What are the 24 most important things in your course, students should really know? Put them in the bingo widget. These can be questions, or just one strong, comprehensive keyword.
Students take the bingo sheet with them and start practicing. Goal: to have as much bingo’s (5 boxes in a row) as you can get.
This means that they have to figure out an answer to each question on the bingo sheet, or that they have to be able to explain the keyword extensively. When they master the question or the keyword, they can tick off that box on the digital bingo sheet.
You could tell them that having one bingo (or 5 in a row) a day is good enough to start with. This means that students will spread their practice over a few days. The digital bingo widget will save the boxes that were ticked off before, when opening the widget later again.
5. Flashcards
Flashcards are perfect for chunking the learning material into little pieces. That’s because a flashcard has little information on its card and students can choose how many flashcards they go through. It’s also a fast way to learn and easy to start over again, and again, and again.
The flashcard widget has a practice mode as well, which remembers what card or topic you had wrong or didn’t understand.
Students can go through the flashcards pile as many times as they want. Let them practice at least once a day. You can add new flashcards after a new lesson as well. The pile will get bigger, and the students will have more to remember. Spaced practice is, again, the solution to keep a hand on the information.
6. Randomness
This widget allows you to create random wheels with text or images in it. Students can spin the wheel and randomly chosen images or text will show. As a teacher, you can also structure the wheels.
So how can you encourage students to use this widget for spaced practice? Well, give them the assignment to spin the wheels once a day. That’s it. Now they have to describe everything they know about the three random images, keywords, or text. The next day, they spin the wheels again and get words, questions or images that need some thinking.
7. Tiptiles
“A tile a day, makes the lesson stay.” Use the tiptile widget to insert images with a short explanation, a video, or a piece of audio.

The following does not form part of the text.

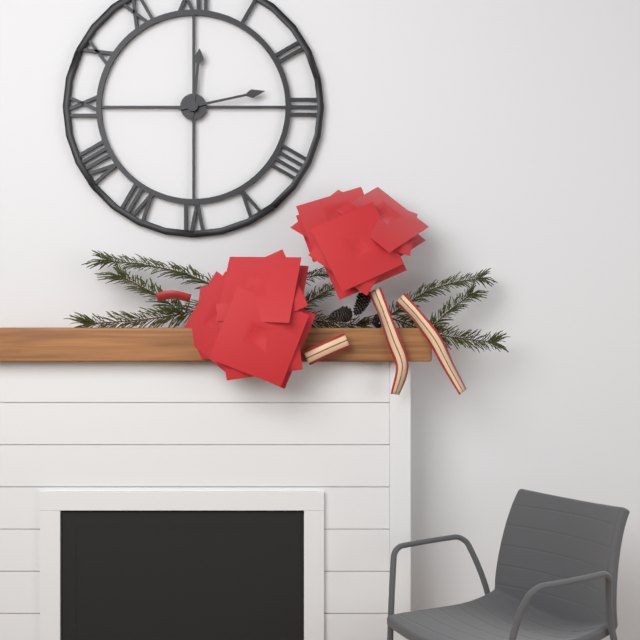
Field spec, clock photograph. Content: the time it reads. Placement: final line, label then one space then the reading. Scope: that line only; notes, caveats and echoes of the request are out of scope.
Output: 12:13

To let your students space their practice by creating a tiptile widget with 7 tiptiles about your lesson or course. Every day of the week, they have to take a look at one tiptile and learn about it. The tiptile already gives some information about a certain lesson topic, but the goal is that students try to look up some more about it.
Ways to represent learning material in tiptiles:
- Find or create a compelling image about your lesson (portraits, processes, poems, buildings, areas, maps, …) and add a question (text) to the image. Students have to find an answer to the question.
- Find or create a compelling image about your lesson, and add an audio fragment. Ask students to find the link between the image and the audio file.
- Find or create a compelling image about your lesson, and add an explainer video to the tiptile explaining the theory again. Take a look at this example:
Wrap up
So, I hope you can use these ideas to teach your students how to learn effectively. After all, you hand them everything that’s needed in these widgets. They’ll have to take the responsibility to spread their learning over different days, weeks and months.